-- Data for review follows --

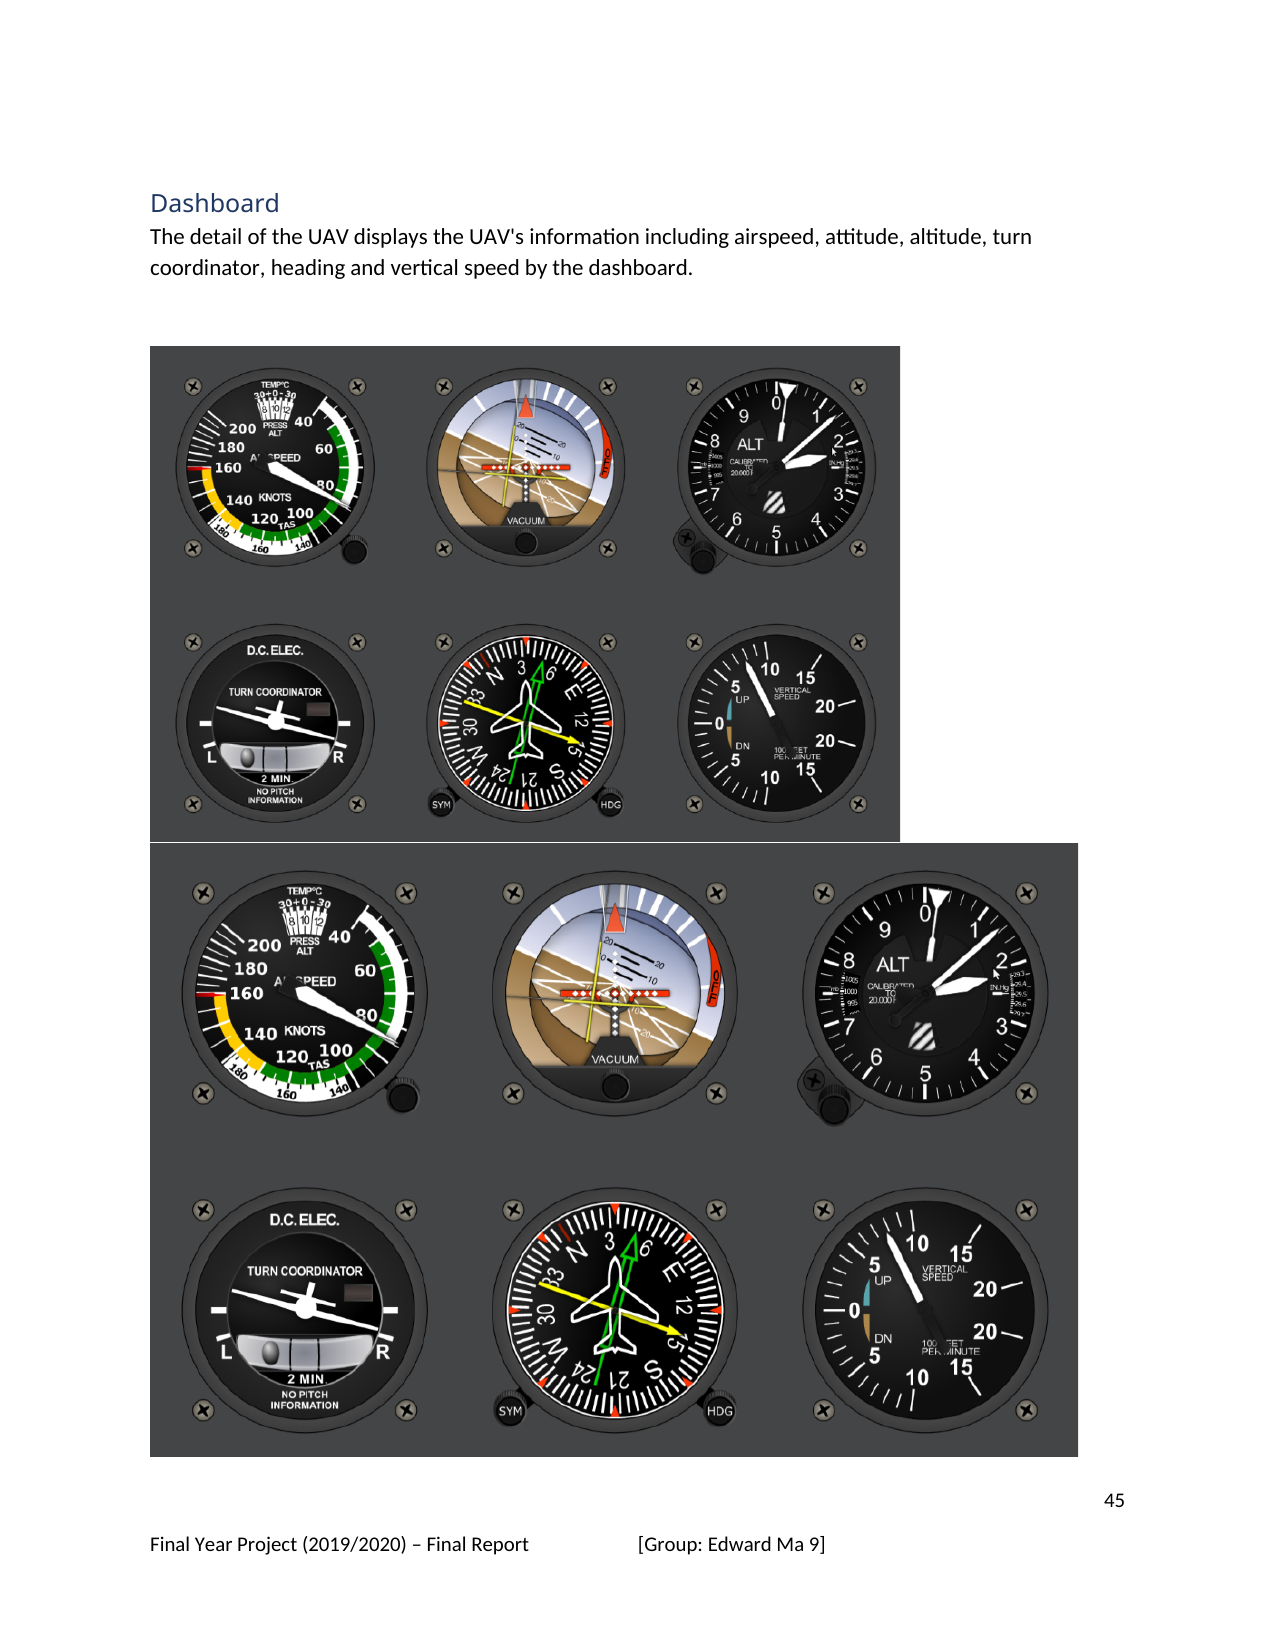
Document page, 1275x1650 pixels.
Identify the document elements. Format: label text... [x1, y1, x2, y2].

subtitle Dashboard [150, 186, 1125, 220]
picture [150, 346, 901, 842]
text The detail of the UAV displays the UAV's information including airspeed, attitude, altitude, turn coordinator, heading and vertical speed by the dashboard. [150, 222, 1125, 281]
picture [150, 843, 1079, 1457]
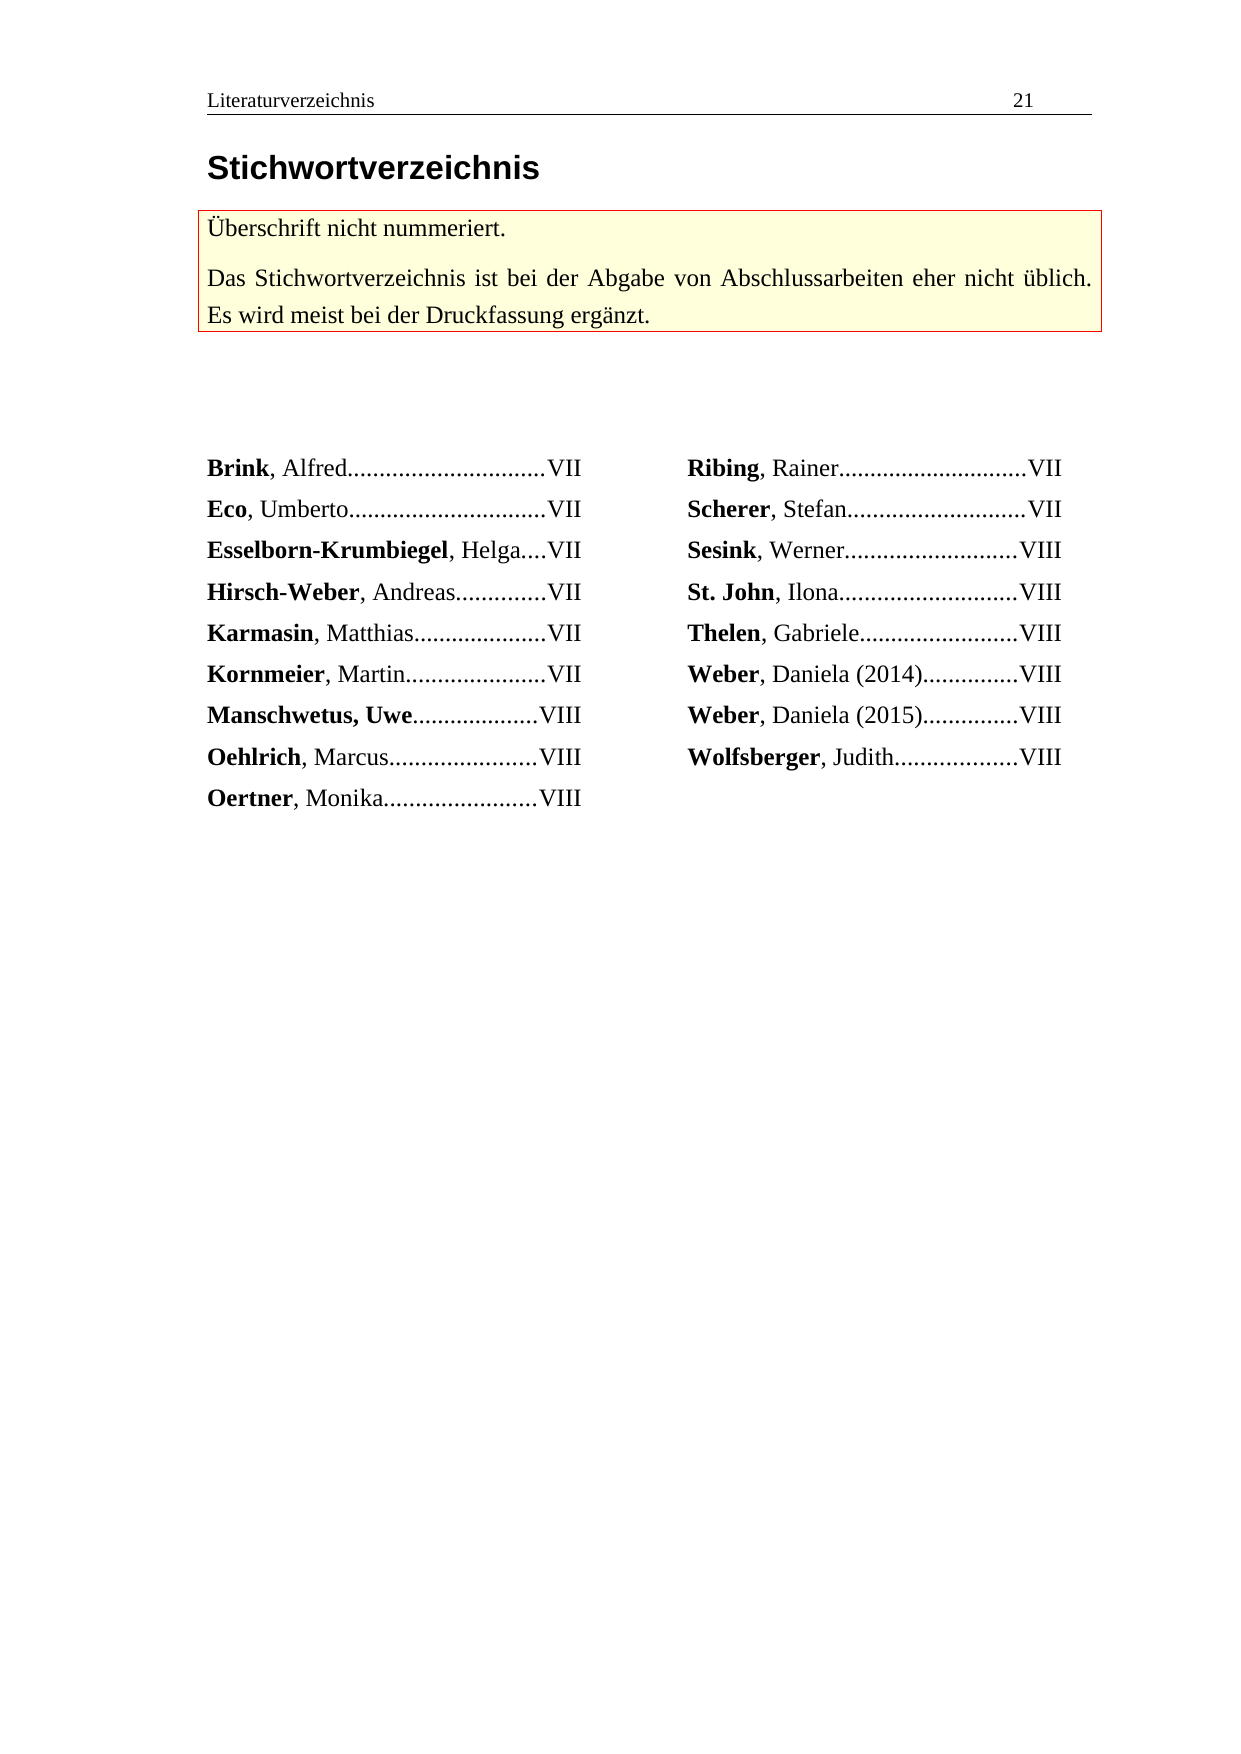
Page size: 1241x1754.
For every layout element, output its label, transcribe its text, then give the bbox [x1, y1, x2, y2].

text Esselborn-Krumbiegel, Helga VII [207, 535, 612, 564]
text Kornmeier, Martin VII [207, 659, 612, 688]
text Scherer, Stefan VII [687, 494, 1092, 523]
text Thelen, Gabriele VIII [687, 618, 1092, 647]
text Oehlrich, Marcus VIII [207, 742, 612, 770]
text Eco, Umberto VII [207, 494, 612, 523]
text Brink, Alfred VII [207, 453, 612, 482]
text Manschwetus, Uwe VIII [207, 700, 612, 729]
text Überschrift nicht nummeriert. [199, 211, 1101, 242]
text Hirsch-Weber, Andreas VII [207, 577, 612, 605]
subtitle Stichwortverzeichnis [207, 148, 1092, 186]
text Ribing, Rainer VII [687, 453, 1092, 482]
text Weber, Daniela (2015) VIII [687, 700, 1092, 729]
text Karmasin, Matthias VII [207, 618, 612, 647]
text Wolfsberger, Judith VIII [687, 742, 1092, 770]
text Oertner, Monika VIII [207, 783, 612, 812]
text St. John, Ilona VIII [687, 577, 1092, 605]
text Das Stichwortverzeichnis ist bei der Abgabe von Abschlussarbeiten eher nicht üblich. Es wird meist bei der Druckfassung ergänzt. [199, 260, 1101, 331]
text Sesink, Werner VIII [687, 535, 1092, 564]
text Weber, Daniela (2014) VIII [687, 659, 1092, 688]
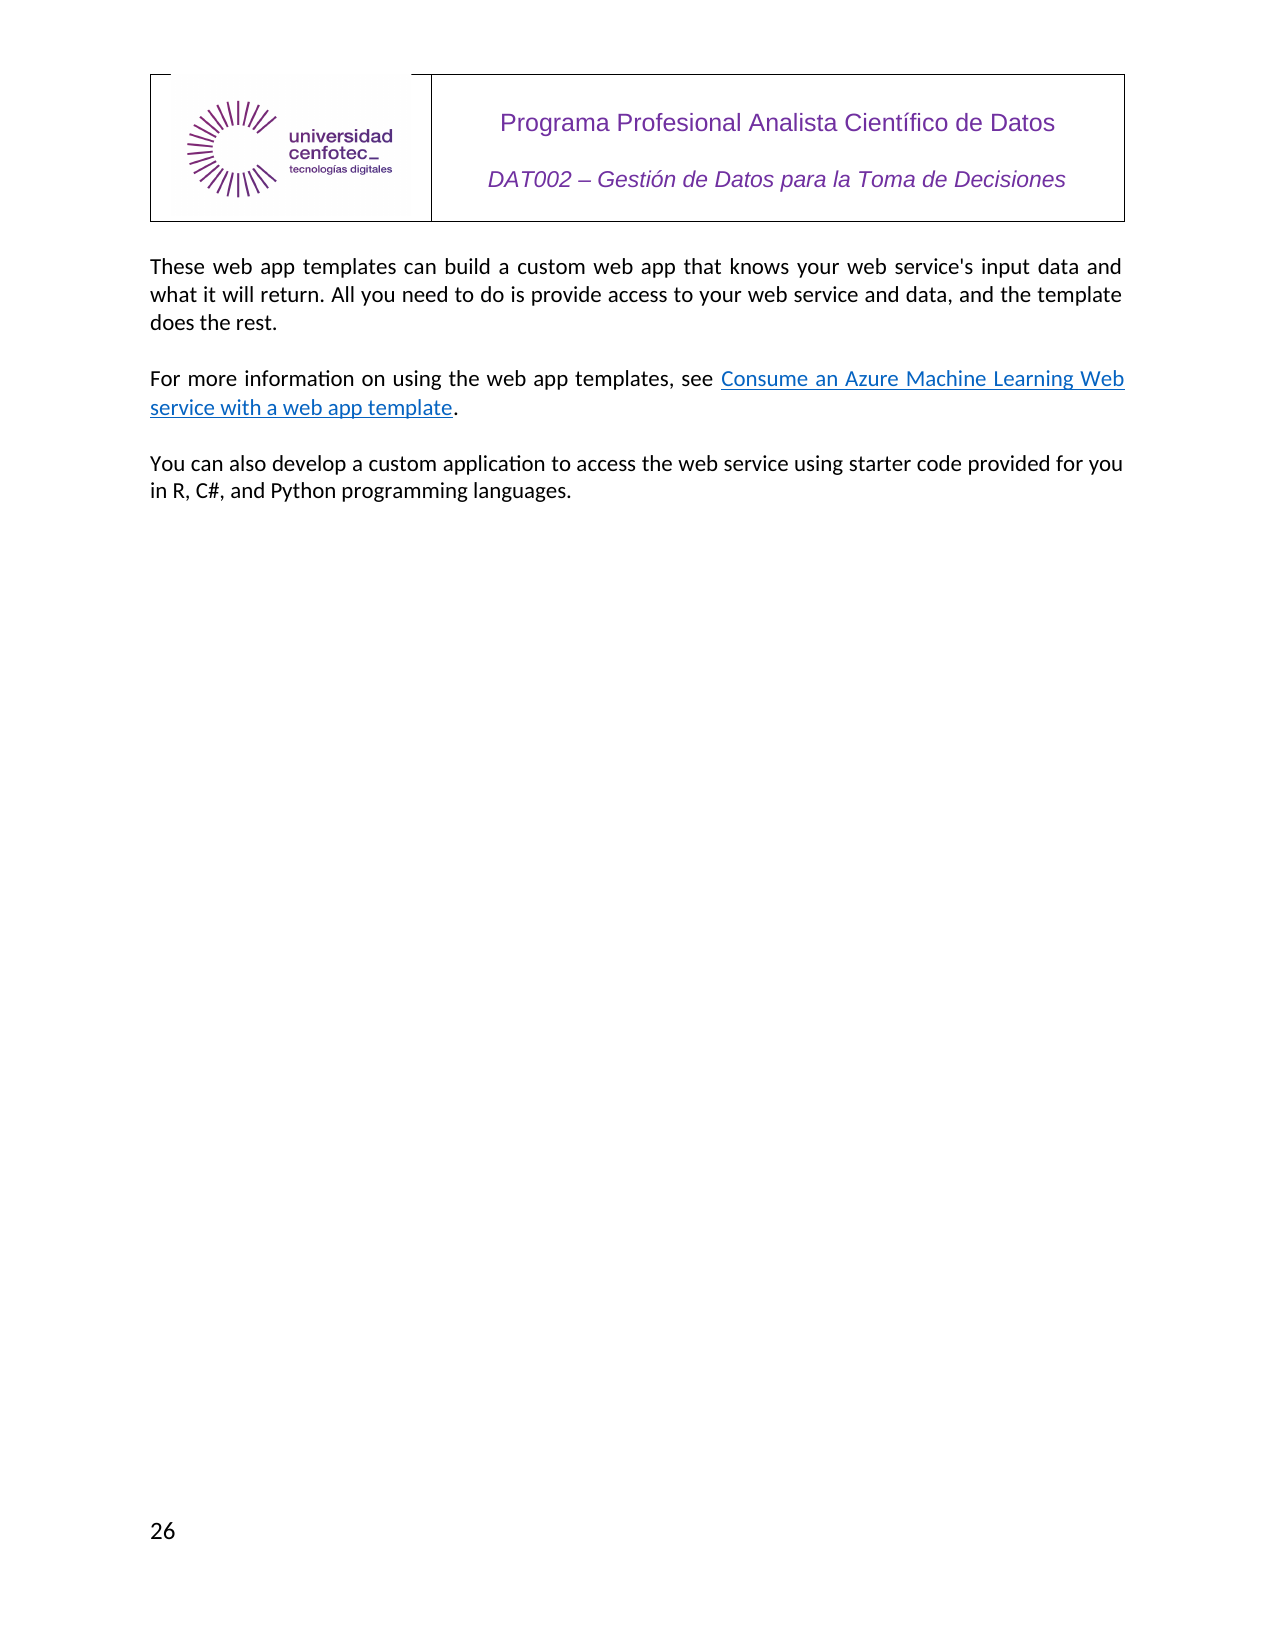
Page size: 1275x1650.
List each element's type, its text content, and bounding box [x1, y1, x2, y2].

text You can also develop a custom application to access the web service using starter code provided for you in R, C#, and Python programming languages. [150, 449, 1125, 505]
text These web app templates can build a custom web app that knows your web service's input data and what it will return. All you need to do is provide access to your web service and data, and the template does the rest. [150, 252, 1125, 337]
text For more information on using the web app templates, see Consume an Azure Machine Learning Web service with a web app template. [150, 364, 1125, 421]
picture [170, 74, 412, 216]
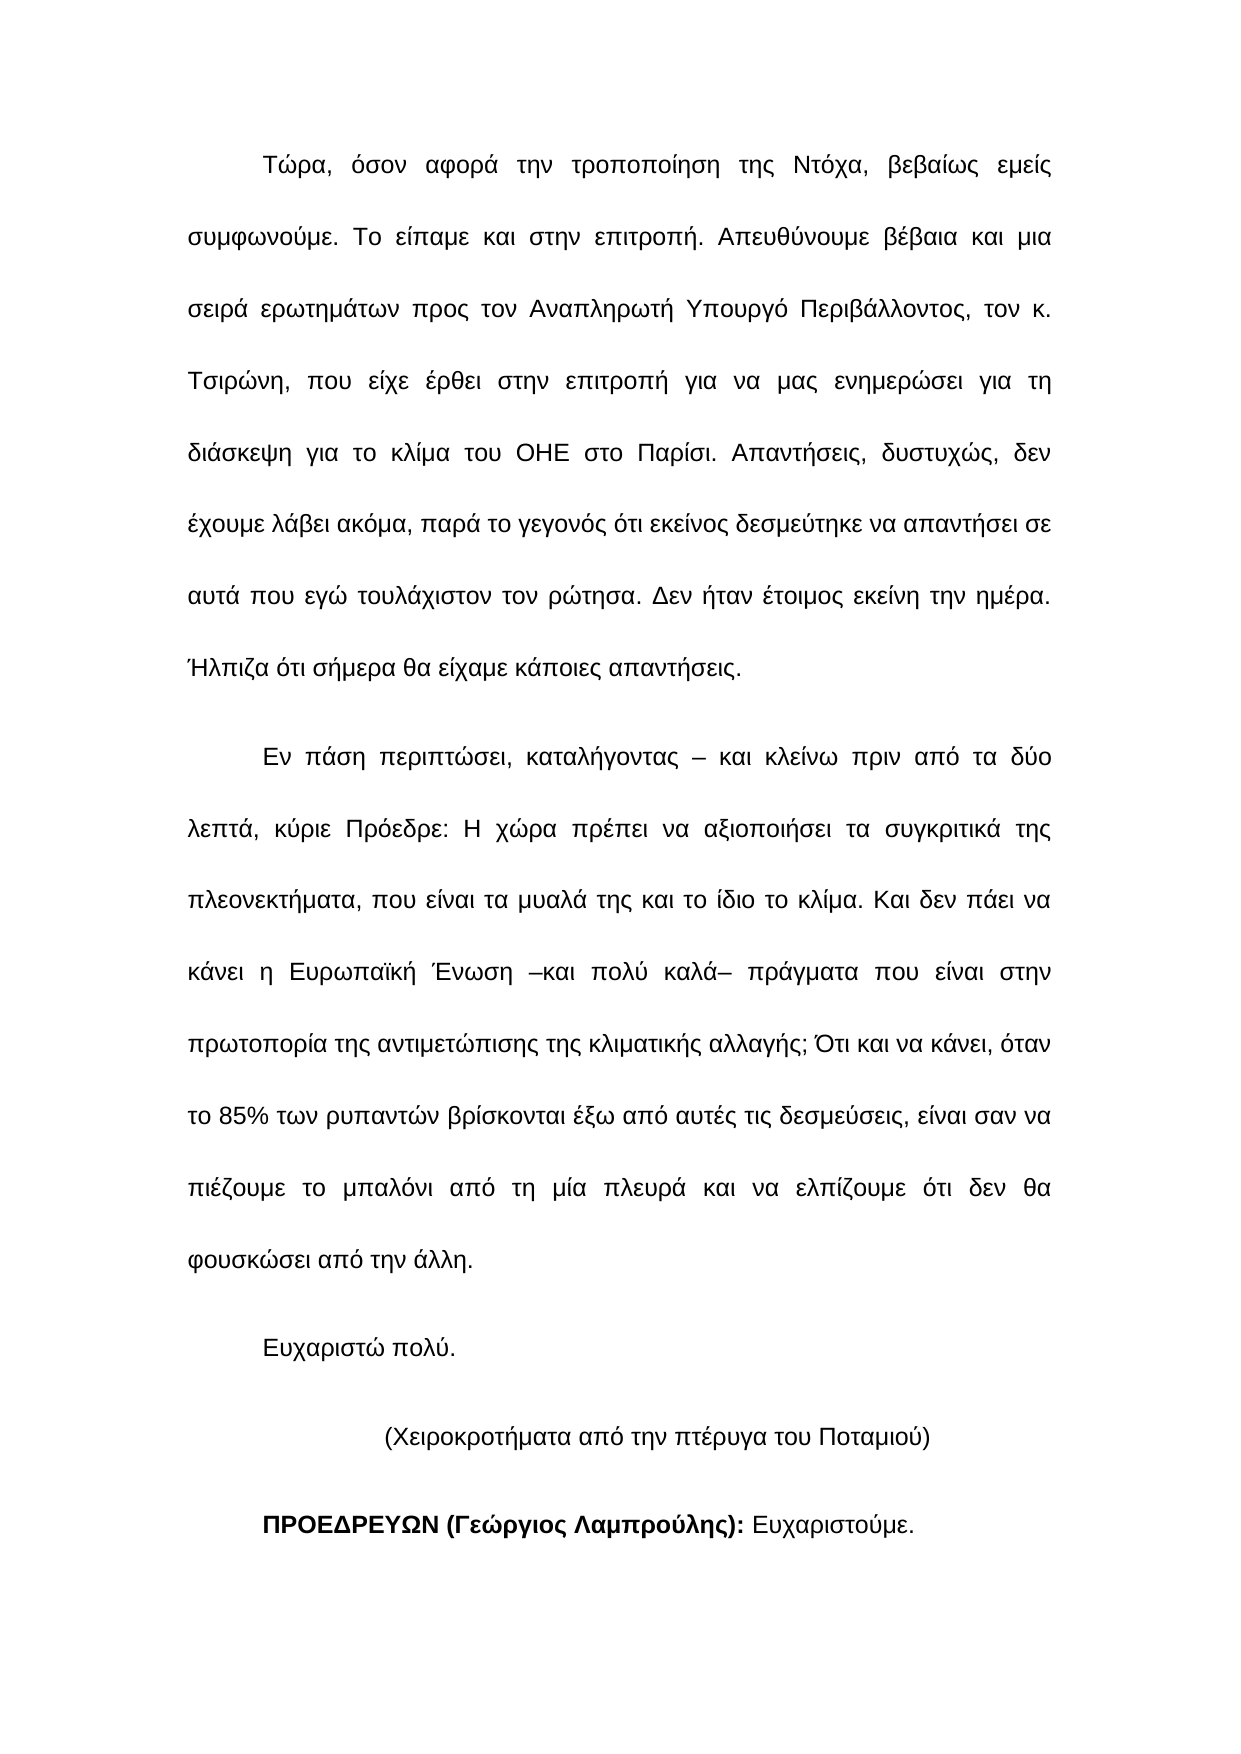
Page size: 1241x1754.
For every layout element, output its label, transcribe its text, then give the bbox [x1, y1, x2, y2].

-- Data for review concluded --

§ Exercise
Your task is to output the material word for word while leaving out every image.

§ Exercise result
Document page, 1275x1650 pixels.
Identify the document elements. Format: label text... [x1, y1, x2, y2].

subtitle Dashboard [150, 186, 1125, 220]
picture [150, 346, 901, 842]
text The detail of the UAV displays the UAV's information including airspeed, attitude, altitude, turn coordinator, heading and vertical speed by the dashboard. [150, 222, 1125, 281]
picture [150, 843, 1079, 1457]
Page size: 1241x1754.
For every layout element, output its label, transcribe its text, then give the bbox [x1, y1, x2, y2].

text Esselborn-Krumbiegel, Helga VII [207, 535, 612, 564]
text Kornmeier, Martin VII [207, 659, 612, 688]
text Scherer, Stefan VII [687, 494, 1092, 523]
text Thelen, Gabriele VIII [687, 618, 1092, 647]
text Oehlrich, Marcus VIII [207, 742, 612, 770]
text Eco, Umberto VII [207, 494, 612, 523]
text Brink, Alfred VII [207, 453, 612, 482]
text Manschwetus, Uwe VIII [207, 700, 612, 729]
text Überschrift nicht nummeriert. [199, 211, 1101, 242]
text Hirsch-Weber, Andreas VII [207, 577, 612, 605]
subtitle Stichwortverzeichnis [207, 148, 1092, 186]
text Ribing, Rainer VII [687, 453, 1092, 482]
text Weber, Daniela (2015) VIII [687, 700, 1092, 729]
text Karmasin, Matthias VII [207, 618, 612, 647]
text Wolfsberger, Judith VIII [687, 742, 1092, 770]
text Oertner, Monika VIII [207, 783, 612, 812]
text St. John, Ilona VIII [687, 577, 1092, 605]
text Das Stichwortverzeichnis ist bei der Abgabe von Abschlussarbeiten eher nicht üblich. Es wird meist bei der Druckfassung ergänzt. [199, 260, 1101, 331]
text Sesink, Werner VIII [687, 535, 1092, 564]
text Weber, Daniela (2014) VIII [687, 659, 1092, 688]
Page size: 1275x1650.
List each element's type, its text content, and bounding box [x1, y1, x2, y2].

text You can also develop a custom application to access the web service using starter code provided for you in R, C#, and Python programming languages. [150, 449, 1125, 505]
text These web app templates can build a custom web app that knows your web service's input data and what it will return. All you need to do is provide access to your web service and data, and the template does the rest. [150, 252, 1125, 337]
text For more information on using the web app templates, see Consume an Azure Machine Learning Web service with a web app template. [150, 364, 1125, 421]
picture [170, 74, 412, 216]
Page size: 1241x1754.
For every layout element, output its label, transcribe its text, then give the bbox [x1, y1, x2, y2].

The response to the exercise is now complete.